Joël Séria
Avec Les Galettes de Pont-Aven, Joël Séria a trouvé une voix immédiatement reconnaissable: provinciale, paillarde, triste et férocement lucide. Peu de cinéastes français ont su traiter avec autant d'acidité la bêtise sociale, le désir masculin en décomposition et l'hypocrisie des bonnes mœurs. Chez Séria, la campagne n'a rien du refuge. Elle est un théâtre de frustrations, de fantasmes rances, de petites dominations et de grotesque obstiné. Dans le cinéma de France des années 1970, cette tonalité le place à part, loin des élégances urbaines autant que des nostalgies rurales.
Séria filme un monde qui pue la respectabilité mal tenue. Ses personnages parlent cru, veulent mal, se ridiculisent beaucoup, mais ne sont jamais réduits à de simples marionnettes satiriques. C'est là sa force. Il comprend que le grotesque français le plus fécond naît lorsque le rire touche à quelque chose de socialement exact.

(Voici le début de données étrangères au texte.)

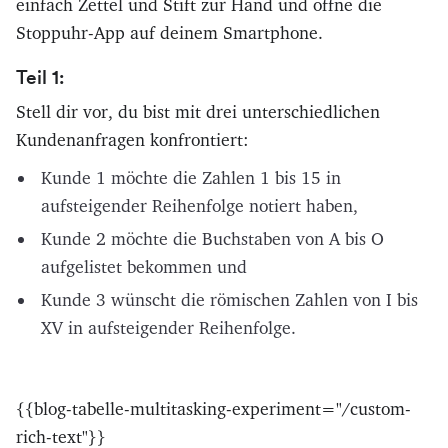
einfach Zettel und Stift zur Hand und öffne die
Stoppuhr-App auf deinem Smartphone.
Teil 1:
Stell dir vor, du bist mit drei unterschiedlichen
Kundenanfragen konfrontiert:
Kunde 1 möchte die Zahlen 1 bis 15 in
aufsteigender Reihenfolge notiert haben,
Kunde 2 möchte die Buchstaben von A bis O
aufgelistet bekommen und
Kunde 3 wünscht die römischen Zahlen von I bis
XV in aufsteigender Reihenfolge.
{{blog-tabelle-multitasking-experiment="/custom-
rich-text"}}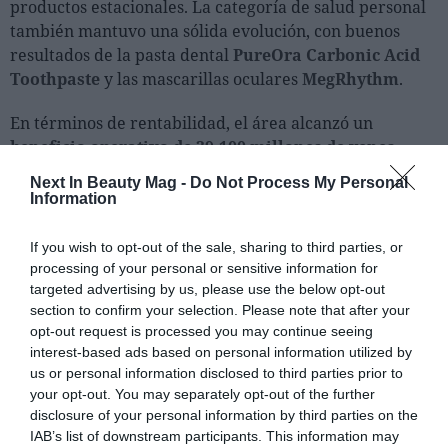
productos estacionales. La categoría de salud personal
también mantuvo una sólida evolución, con buenos
resultados de la pasta dental
PureOra Carbonic Acid
Toothpaste
y las mascarillas oculares
MegRhythm
.
En términos de rentabilidad, el área alcanzó un
beneficio operativo de 39.100 millones de yenes
(aprox.
230 millones de euros) lo que supone un
Next In Beauty Mag -
Do Not Process My Personal
incremento de
4.700 millones
respecto al ejercicio
Information
anterior.
If you wish to opt-out of the sale, sharing to third parties, or
processing of your personal or sensitive information for
targeted advertising by us, please use the below opt-out
section to confirm your selection. Please note that after your
opt-out request is processed you may continue seeing
interest-based ads based on personal information utilized by
us or personal information disclosed to third parties prior to
your opt-out. You may separately opt-out of the further
disclosure of your personal information by third parties on the
IAB’s list of downstream participants. This information may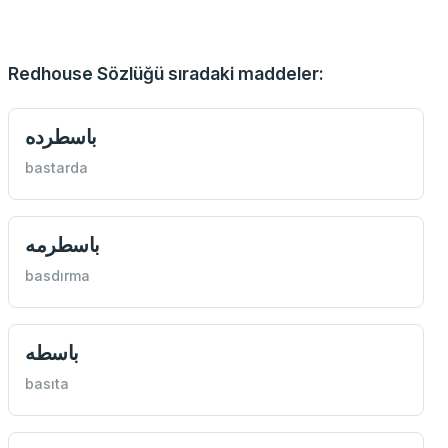
Redhouse Sözlüğü sıradaki maddeler:
باسطرده
bastarda
باسطرمه
basdırma
باسطه
basıta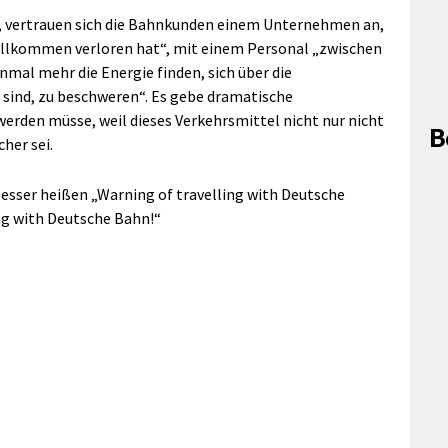
er, vertrauen sich die Bahnkunden einem Unternehmen an,
vollkommen verloren hat“, mit einem Personal „zwischen
nmal mehr die Energie finden, sich über die
 sind, zu beschweren“. Es gebe dramatische
erden müsse, weil dieses Verkehrsmittel nicht nur nicht
B
her sei.
E besser heißen „Warning of travelling with Deutsche
ing with Deutsche Bahn!“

Le notable local, le mari frustré, la femme jugée, le voisin envieux, le désir qui se déguise en morale. Tout un petit univers apparaît, non comme folklore pittoresque, mais comme système de bassesse ordinaire.

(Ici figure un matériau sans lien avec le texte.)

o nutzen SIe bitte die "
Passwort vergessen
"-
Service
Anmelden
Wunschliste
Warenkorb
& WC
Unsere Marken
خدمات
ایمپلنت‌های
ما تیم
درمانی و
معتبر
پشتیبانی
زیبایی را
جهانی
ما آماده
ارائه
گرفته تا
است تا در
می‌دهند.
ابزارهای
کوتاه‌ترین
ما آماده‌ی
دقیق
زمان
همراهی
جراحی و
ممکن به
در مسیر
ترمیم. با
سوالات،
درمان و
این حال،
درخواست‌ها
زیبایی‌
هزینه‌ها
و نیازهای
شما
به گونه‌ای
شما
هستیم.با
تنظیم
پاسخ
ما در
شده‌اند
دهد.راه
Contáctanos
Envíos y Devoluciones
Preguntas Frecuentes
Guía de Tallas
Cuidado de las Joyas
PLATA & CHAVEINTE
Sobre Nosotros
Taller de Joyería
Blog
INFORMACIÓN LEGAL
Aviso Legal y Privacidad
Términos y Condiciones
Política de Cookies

Le rapport de Séria au corps est central. Il ne l'idéalise pas. Il le montre empêtré, ridicule, pressé par l'âge, l'alcool, la faim sexuelle, la fatigue d'exister. Cette matérialité donne à ses films une épaisseur peu commune. L'érotisme y est rarement élégant, et c'est précisément ce qui le rend révélateur. Il expose moins une liberté conquise qu'un désordre des pulsions à l'intérieur d'un cadre social étouffant. Cela rapproche parfois Séria de certaines traditions de la farce noire, mais avec un ancrage nettement français dans la cruauté de classe et la médiocrité villageoise.
Il serait pourtant trop simple d'en faire un misanthrope uniforme. Son cinéma possède aussi une forme de tendresse oblique pour les vaincus, les mal ajustés, les corps qui n'entrent plus dans les récits officiels de virilité ou de réussite. Cette tendresse n'adoucit pas la violence du regard. Elle l'empêche de devenir mépris pur. Séria connaît ses monstres de l'intérieur. Il sait qu'ils sont produits par un milieu, par une culture, par une économie affective du ressentiment. Cette connaissance rend la satire plus dense.
Dans les années 1980 et au-delà, son œuvre a pu paraître décalée, presque intempestive, face aux recompositions du cinéma français. C'est justement pourquoi elle reste précieuse. Séria ne s'est jamais vraiment coulé dans la bienséance cinéphile. Son travail garde quelque chose de sale, de têtu, d'irréconcilié. Il rappelle qu'une part du cinéma français populaire ou semi populaire a longtemps su regarder le pays sans se réfugier dans la pose cultivée.
On pourrait dire que son territoire naturel est celui de l'obscénité sociale. Non pas l'obscénité gratuite, mais celle qui apparaît quand les institutions morales continuent de parler alors que plus personne ne croit à leur pureté. Famille, mariage, province, ordre sexuel, tout est déjà fissuré. Les films de Séria enregistrent cette fissure avec un humour qui fait mal. Ils n'offrent aucune sortie noble. Ils préfèrent l'aveu du désastre à la consolation élégante.
Regarder Joël Séria aujourd'hui, c'est retrouver un cinéma français qui ne cherche ni à se faire pardonner sa vulgarité ni à la transformer en signe chic de transgression. Il l'assume comme outil de vérité. Cette vérité est rarement flatteuse, mais elle a de la tenue. Elle sait que sous les rites de la convivialité, sous les formules de la tradition, sous les postures viriles, travaille depuis longtemps une misère morale tout à fait moderne. Peu de cinéastes l'ont filmée avec un tel mélange de férocité et de précision.